Honorários Advocatícios de Origem Ilícita: Análise do Projeto de Lei n. 3.787/2019
O Projeto de Lei n. 3.787/2019, de autoria da Deputada Federal Beatriz Kicis, propõe alterações significativas na legislação brasileira, especialmente no que tange aos honorários advocatícios oriundos de atividades ilícitas. A proposta é um reflexo das preocupações contemporâneas com a lavagem de dinheiro e a necessidade de maior controle das transações financeiras no exercício da advocacia.
Desenvolvimento Teórico
O conceito de honorários advocatícios de origem ilícita refere-se à remuneração recebida por advogados em decorrência de serviços prestados a clientes cujos recursos são provenientes de atividades criminosas. A doutrina jurídica tradicionalmente classifica esses honorários como provenientes de um contrato ilícito, o que gera a discussão sobre sua validade e possibilidade de cobrança.
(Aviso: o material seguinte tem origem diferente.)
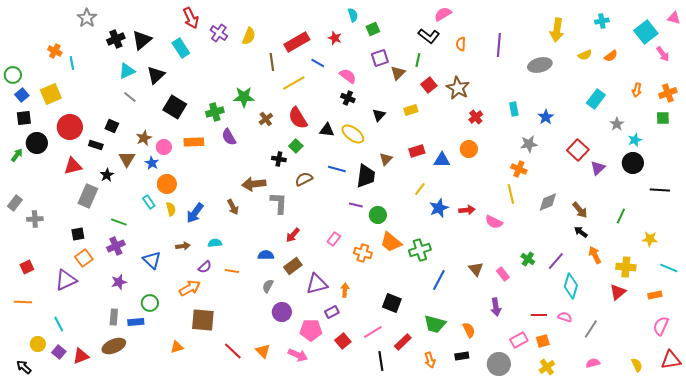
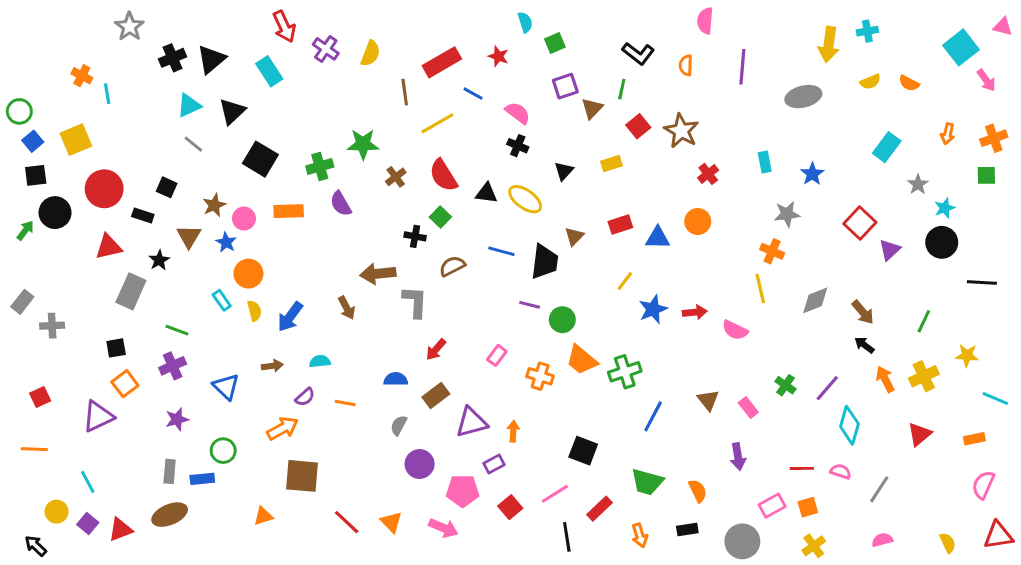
pink semicircle: (443, 14) -> (705, 21), moved, turned -54
cyan cross: (602, 21) -> (867, 31), moved
orange semicircle: (611, 56) -> (909, 83), turned 64
yellow cross: (626, 267) -> (924, 376), moved, turned -30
As correntes doutrinárias sobre o tema são divergentes. A primeira corrente defende que, em razão da ilicitude da origem dos recursos, os honorários não podem ser exigidos, tendo em vista a nulidade do contrato subjacente. Já a segunda corrente sustenta que, ainda que os recursos sejam ilícitos, o advogado pode cobrar pelos serviços prestados, uma vez que a prestação de serviços jurídicos não é, em si, ilícita, mas sim a origem dos recursos utilizados para o pagamento.
Aplicação Jurisprudencial
A proposta do PL n. 3.787/2019 altera a Lei n. 9.613/1998, incluindo os advogados no rol de prestadores de serviços obrigados a manter registros das transações financeiras. Além disso, a inclusão do § 7º no art. 180 do Código Penal equipara o recebimento de honorários advocatícios provenientes de produtos de crime à receptação qualificada. Essa mudança legislativa busca coibir a prática de advogados que, cientes da origem ilícita dos valores, ainda assim aceitam o pagamento.
Jurisprudências recentes têm se posicionado de forma cautelosa em relação a esses casos, considerando a necessidade de proteção à ordem pública e à integridade do exercício da advocacia. O Supremo Tribunal Federal (STF) e o Superior Tribunal de Justiça (STJ) têm enfatizado que a advocacia deve se pautar pela ética e pela legalidade, e a aceitação de honorários de origem ilícita pode configurar infração ética e penal.
Conclusão Técnica
A análise do Projeto de Lei n. 3.787/2019 revela um movimento legislativo em direção à maior responsabilidade dos advogados em relação à origem dos recursos que recebem. A proposta, se aprovada, não apenas reforçará a necessidade de compliance na advocacia, mas também contribuirá para a luta contra a lavagem de dinheiro e a criminalidade organizada. Assim, é fundamental que os profissionais da advocacia se atentem a essas mudanças e adotem práticas que garantam a legalidade e a ética no exercício de suas funções.